The data after a generation of life under reforms will dishearten those who reject caste. The list of Sensex firms features only one owned by a member of the peasant caste, who are together more than 50 per cent of India’s population. And, unsurprisingly, that firm (DLF) is about the control of land. This insolubility of caste in a modern age has also touched Muslims. The only world-class Muslim-owned firm to rise in our time (Wipro) is run by a Gujarati from the very small Shia Khoja community, converts from the Lohana trading caste. Our non-trading communities need something more than open markets to be competitive. While information technology has produced a variation on the theme of Bania dominance, the all-Brahmin clique that founded and runs Infosys has reinforced the other cliche, about knowledge in India.
And so, on to the third important fact about the reforms. The expansion of middle-class numbers produced by the reforms is seen as the big achievement by India in these last 20 years. How has this expansion come about? It has happened through the expansion of society, by more communities entering the middle class. This is actually where the big change is being registered. It is coming about through the inclusion of the peasant castes, the largest social and cultural grouping in India, into the urban middle class, and into that culture with which readers of Outlook are familiar.
Caste iron Mayawati, garlanded in notes. (Photograph by Nirala Tripathi)
What most urban Indians know as middle-class culture is the culture of three communities. Independent India chose not to do the census by caste, but the British census before independence is revealing. It told us that India’s Brahmin population was about six per cent, though the community’s power and projection in urban India was disproportionate. Three small castes, all put together perhaps less than 10 per cent of the population, dominate the urban middle classes: Brahmin, Bania and Kayasth. Into their culture the intermediate communities—Yadav, Patel, Gowda, Reddy, Singh, Patil—who Mandal told us account for more than half the population must assimilate to benefit from the economy’s expansion.

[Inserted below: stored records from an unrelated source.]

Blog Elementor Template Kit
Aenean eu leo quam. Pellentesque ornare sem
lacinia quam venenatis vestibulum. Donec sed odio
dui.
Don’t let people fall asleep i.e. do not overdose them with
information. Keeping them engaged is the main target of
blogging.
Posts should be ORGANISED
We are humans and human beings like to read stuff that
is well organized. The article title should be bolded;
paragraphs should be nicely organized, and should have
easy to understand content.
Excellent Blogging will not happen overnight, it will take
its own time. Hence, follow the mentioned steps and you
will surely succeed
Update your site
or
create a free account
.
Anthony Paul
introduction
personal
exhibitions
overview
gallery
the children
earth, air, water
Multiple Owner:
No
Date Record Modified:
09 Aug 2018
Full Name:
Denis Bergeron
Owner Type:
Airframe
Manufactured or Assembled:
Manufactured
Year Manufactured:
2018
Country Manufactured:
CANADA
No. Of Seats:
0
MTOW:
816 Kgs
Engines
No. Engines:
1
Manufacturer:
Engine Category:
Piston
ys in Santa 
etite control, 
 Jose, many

How well have they been able to do this? Not very well. Nasscom says the big three software firms—TCS, Infosys, Wipro—reject 90 per cent of applicants, even though their expectation is quite basic. This is to an extent a recent phenomenon, because the number of graduates has shot up while the great missionary schools are in decline, but the indifferent quality of the Indian graduate is not news. As anyone who runs an urban business knows, the standard of the average Indian graduate is poor. For now, this does not slow an economy that can afford to reject large numbers of applicants. But this won’t continue for long. Given that economic expansion on the industrial side is being driven by the genius of a mercantile community limited in size and restricted by geography, and that on the knowledge-economy side the supply of quality footsoldiers is limited, the next 20 years in the age of reforms will need something more than the wisdom of the leader. It will need societal change. There is little indication that it’s happening in India.